- _What to produce_: There is one span to output from the data below: the lines starting at the line with "pinky tip: (1149, 507)" and ending at the line with "pinky mcp: (1592, 531)". Output it exactly, ends included, nothing more.
_ _ _ _ _ _ _
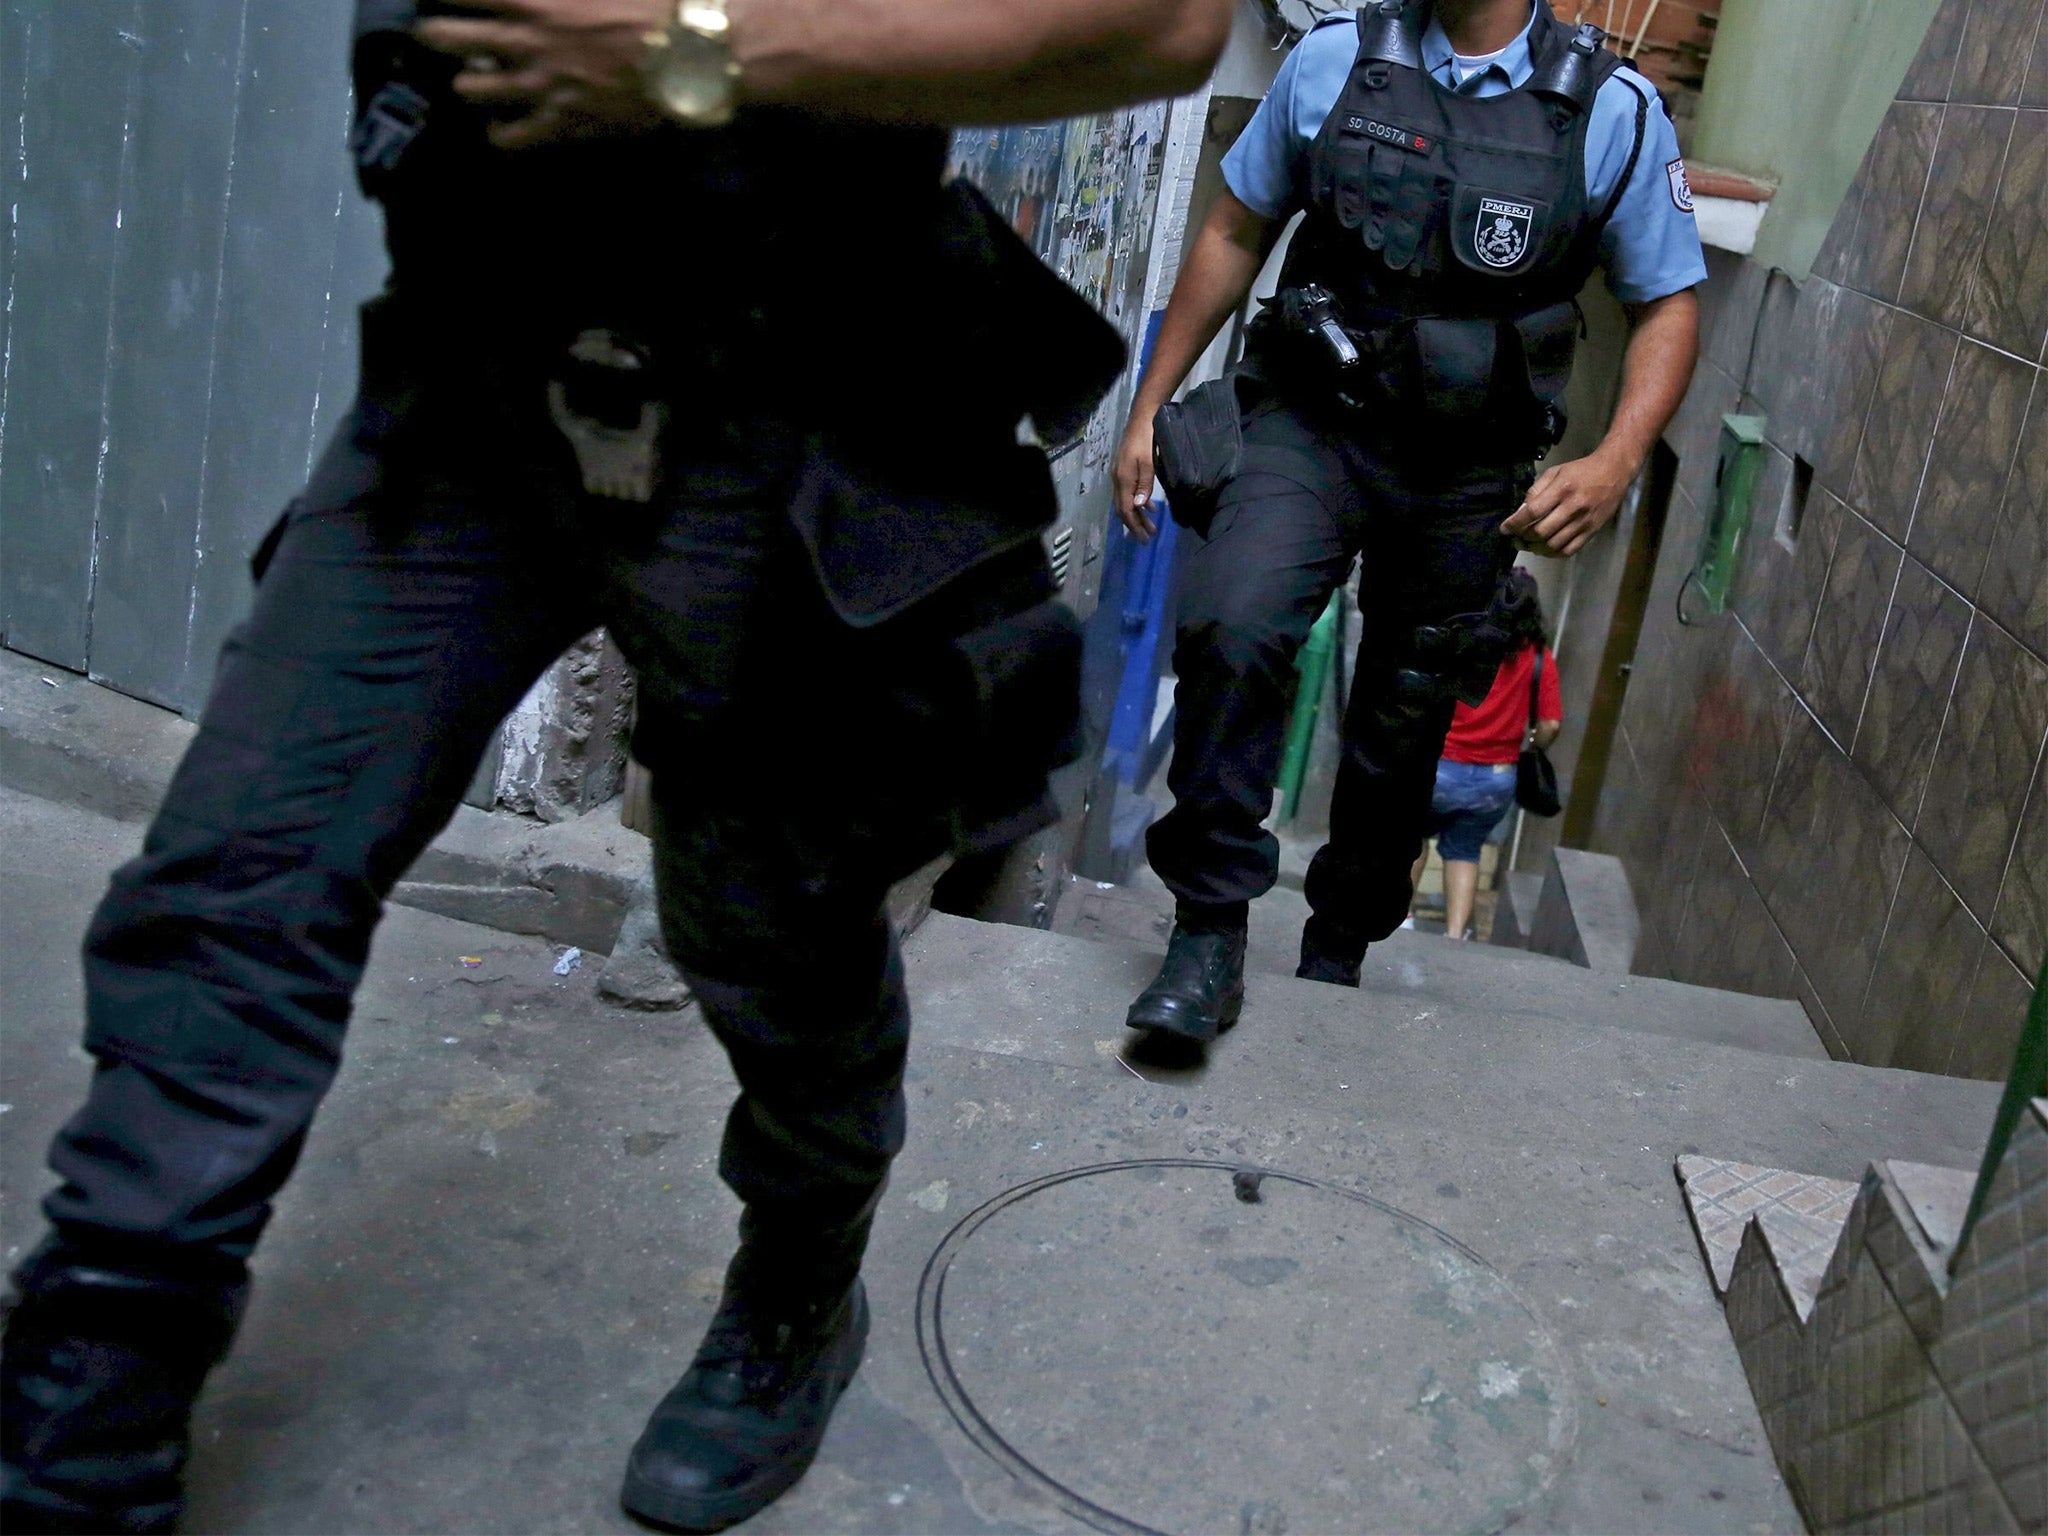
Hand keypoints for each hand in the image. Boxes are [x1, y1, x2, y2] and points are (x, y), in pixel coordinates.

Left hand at [415, 0, 671, 149]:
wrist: (695, 55)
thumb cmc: (655, 2)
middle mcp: (524, 41)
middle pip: (445, 36)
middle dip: (432, 31)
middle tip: (432, 31)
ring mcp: (540, 87)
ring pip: (470, 88)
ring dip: (466, 79)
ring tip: (470, 78)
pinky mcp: (563, 125)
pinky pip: (512, 136)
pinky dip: (499, 131)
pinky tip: (499, 127)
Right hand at [1112, 413, 1158, 542]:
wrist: (1143, 418)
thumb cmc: (1148, 439)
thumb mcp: (1149, 462)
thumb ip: (1145, 484)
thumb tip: (1140, 506)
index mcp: (1123, 479)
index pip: (1126, 510)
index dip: (1134, 526)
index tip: (1144, 539)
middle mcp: (1118, 479)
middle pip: (1124, 509)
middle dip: (1135, 524)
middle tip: (1147, 538)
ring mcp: (1120, 474)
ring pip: (1127, 501)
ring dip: (1138, 515)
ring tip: (1151, 527)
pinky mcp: (1125, 470)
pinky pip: (1130, 492)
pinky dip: (1139, 502)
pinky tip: (1149, 507)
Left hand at [1500, 447, 1635, 557]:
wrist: (1614, 471)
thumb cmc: (1581, 470)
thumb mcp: (1555, 471)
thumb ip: (1536, 491)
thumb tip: (1521, 511)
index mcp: (1562, 489)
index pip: (1533, 511)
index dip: (1515, 523)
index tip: (1504, 529)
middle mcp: (1574, 507)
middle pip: (1541, 532)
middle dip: (1523, 538)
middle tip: (1515, 538)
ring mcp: (1584, 521)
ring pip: (1554, 545)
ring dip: (1535, 548)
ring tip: (1527, 545)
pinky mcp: (1592, 531)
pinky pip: (1569, 550)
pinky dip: (1553, 554)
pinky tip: (1544, 549)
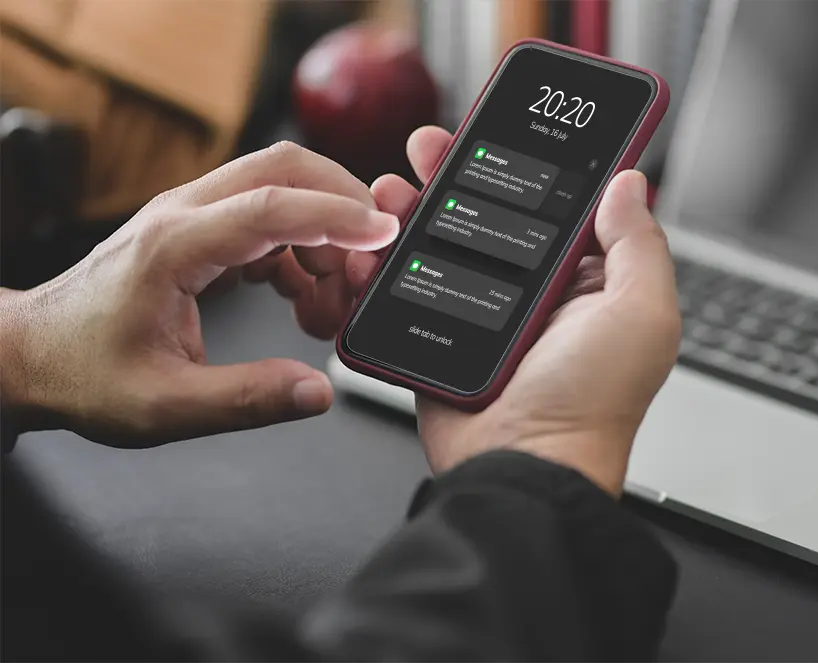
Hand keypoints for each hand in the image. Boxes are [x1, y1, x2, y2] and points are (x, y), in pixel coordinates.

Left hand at [0, 142, 398, 446]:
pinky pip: (268, 220)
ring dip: (323, 237)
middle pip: (284, 169)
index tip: (384, 233)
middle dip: (344, 204)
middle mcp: (183, 214)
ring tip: (329, 306)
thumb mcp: (166, 406)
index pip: (274, 207)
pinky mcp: (198, 231)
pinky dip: (301, 251)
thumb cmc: (84, 373)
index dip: (338, 217)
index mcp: (174, 246)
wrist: (33, 353)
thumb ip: (248, 399)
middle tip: (371, 263)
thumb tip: (317, 391)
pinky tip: (301, 300)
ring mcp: (190, 216)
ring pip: (281, 189)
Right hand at [349, 128, 679, 495]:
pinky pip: (406, 292)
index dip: (527, 165)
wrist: (522, 467)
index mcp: (584, 282)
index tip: (500, 130)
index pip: (553, 206)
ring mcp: (482, 317)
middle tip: (431, 149)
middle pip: (488, 217)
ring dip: (413, 212)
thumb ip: (638, 244)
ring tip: (392, 190)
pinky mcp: (439, 340)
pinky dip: (383, 267)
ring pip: (440, 247)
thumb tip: (629, 182)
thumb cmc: (591, 404)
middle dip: (456, 176)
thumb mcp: (641, 315)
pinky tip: (372, 247)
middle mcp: (532, 295)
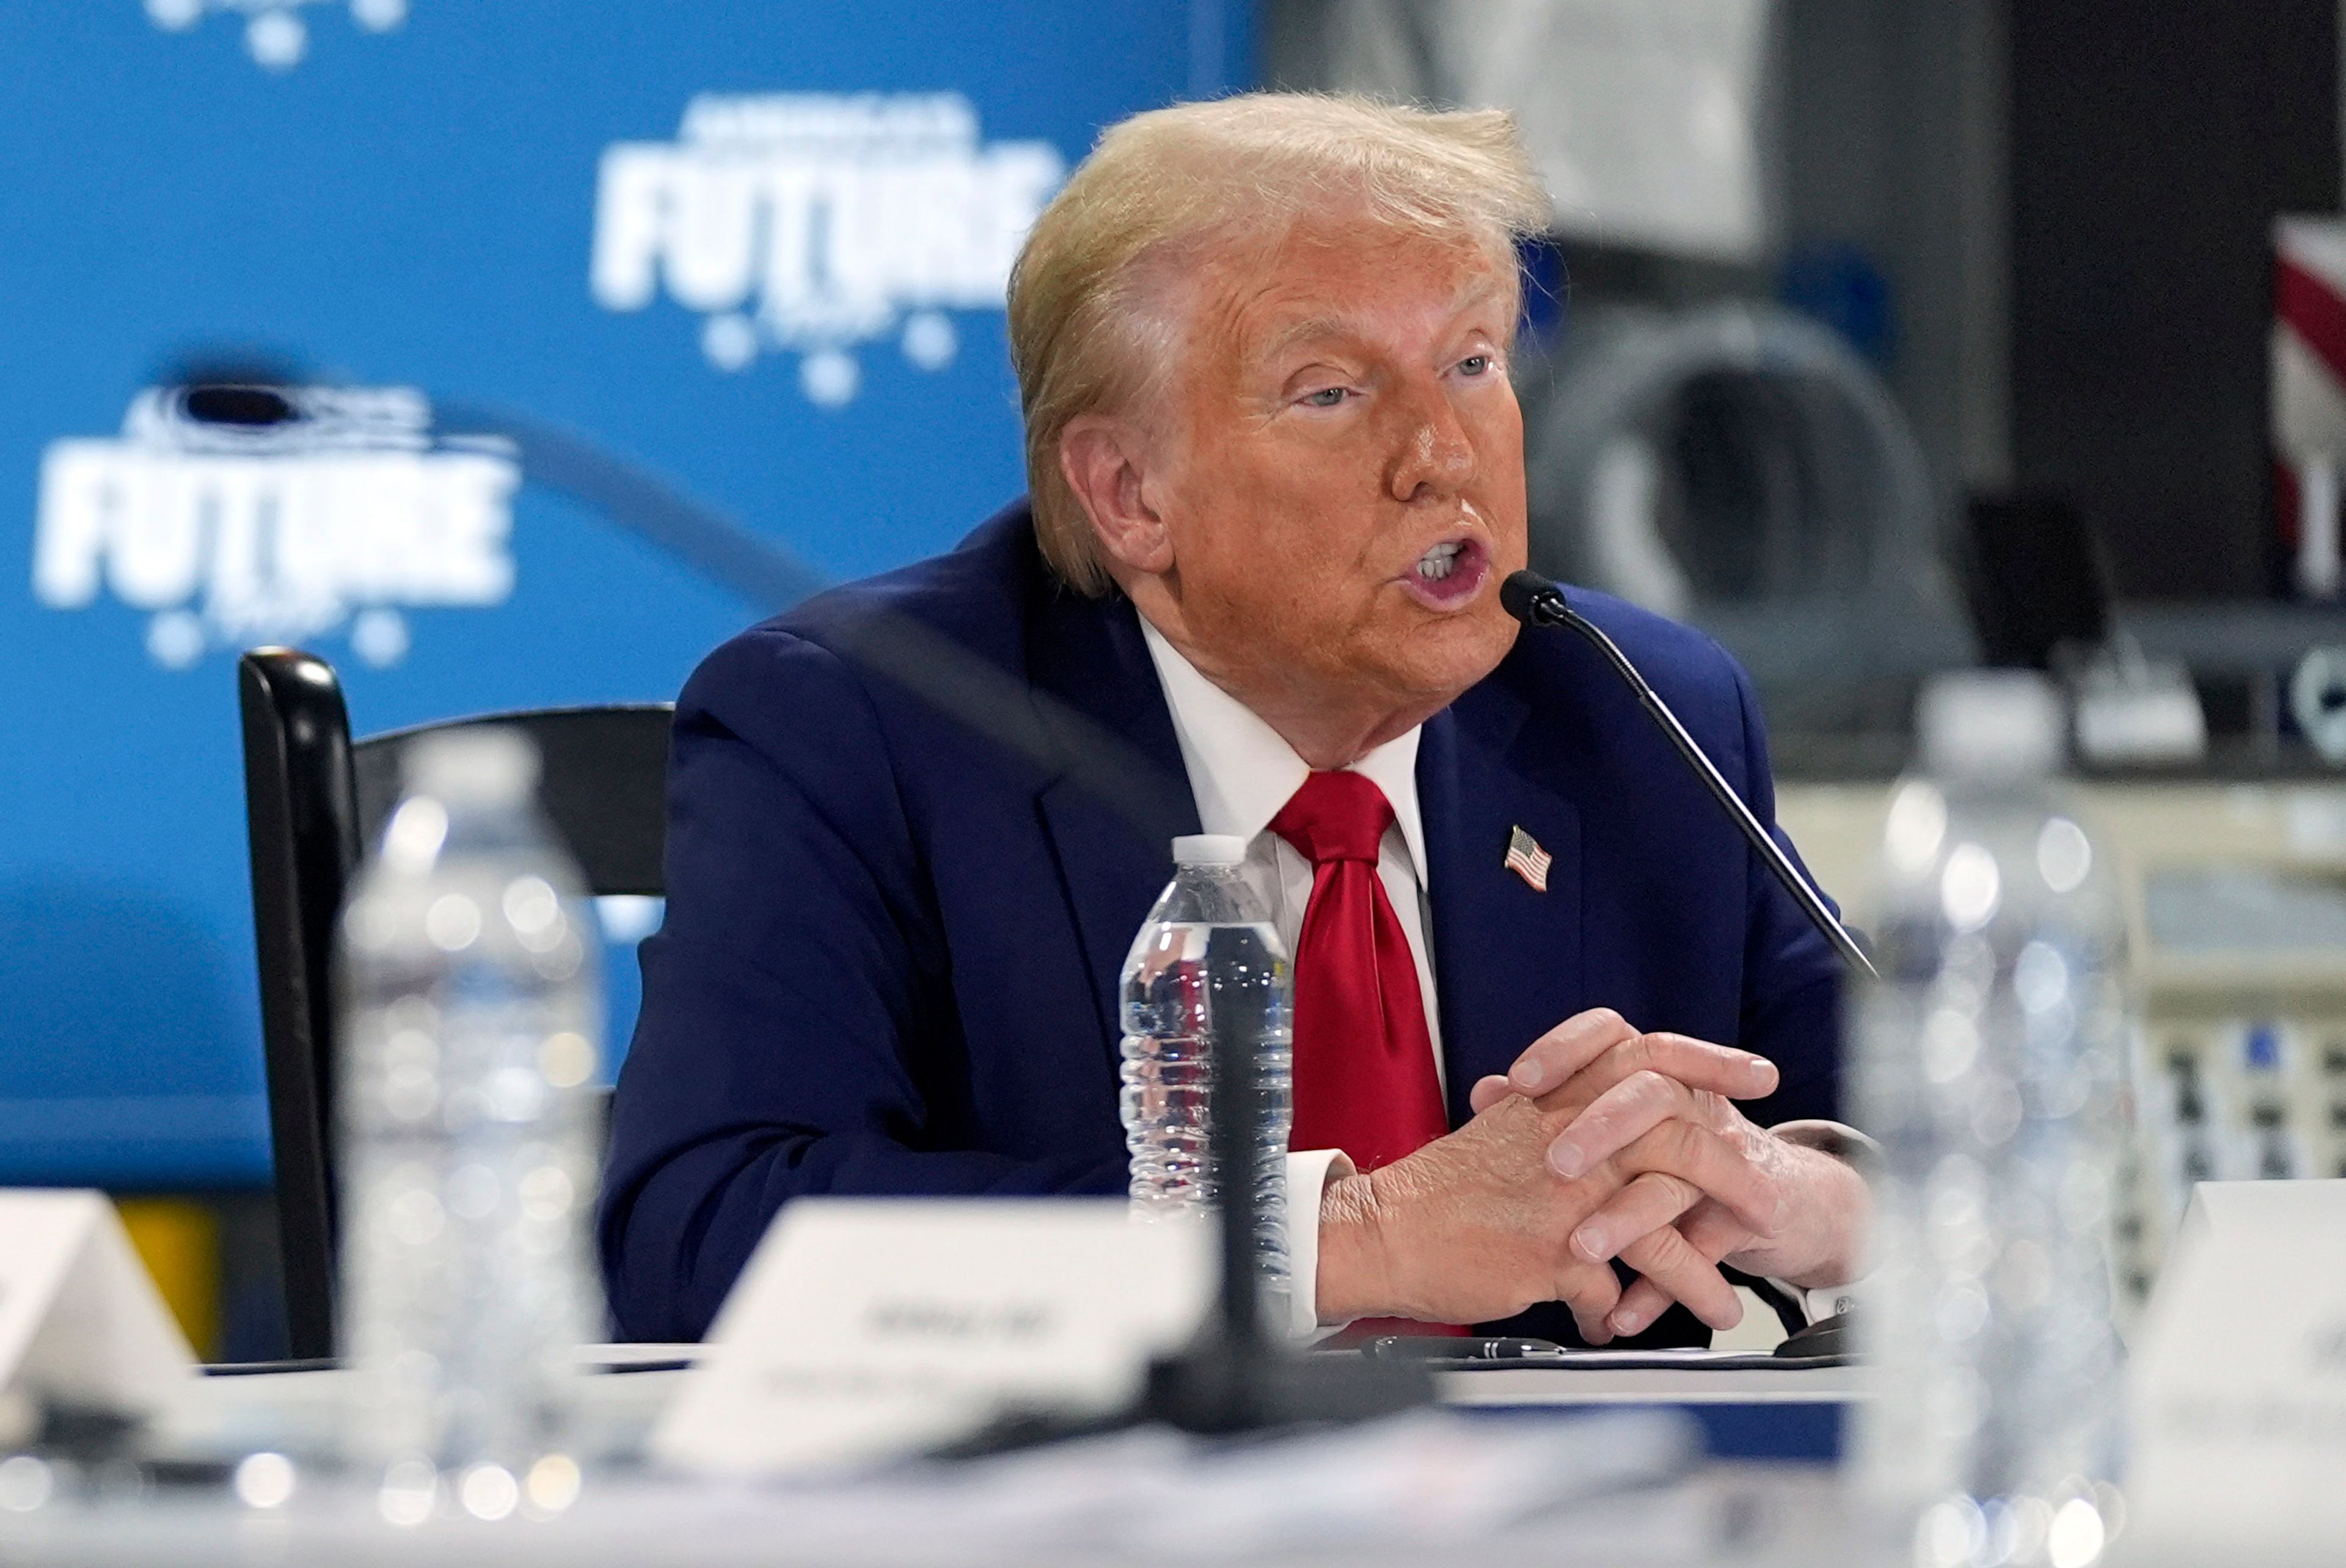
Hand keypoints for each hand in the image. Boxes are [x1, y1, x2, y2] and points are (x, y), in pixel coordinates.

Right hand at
_ _ _ _ _ _ _
- _Result_:
pinky tip: (1149, 507)
Left hand at [1500, 447, 1635, 557]:
wrist: (1614, 471)
thumb cmc: (1581, 470)
thumb mcp: (1555, 471)
thumb ip: (1536, 491)
thumb tip: (1521, 511)
index mcp: (1562, 489)
index pip: (1533, 511)
index dip: (1515, 523)
index tip: (1504, 529)
middle mcp: (1574, 507)
middle pip: (1541, 532)
middle dip: (1523, 538)
middle tip: (1515, 538)
ring mcp: (1584, 521)
ring pip: (1554, 545)
ring dip: (1535, 548)
ring tip: (1527, 545)
pinky mcp: (1592, 531)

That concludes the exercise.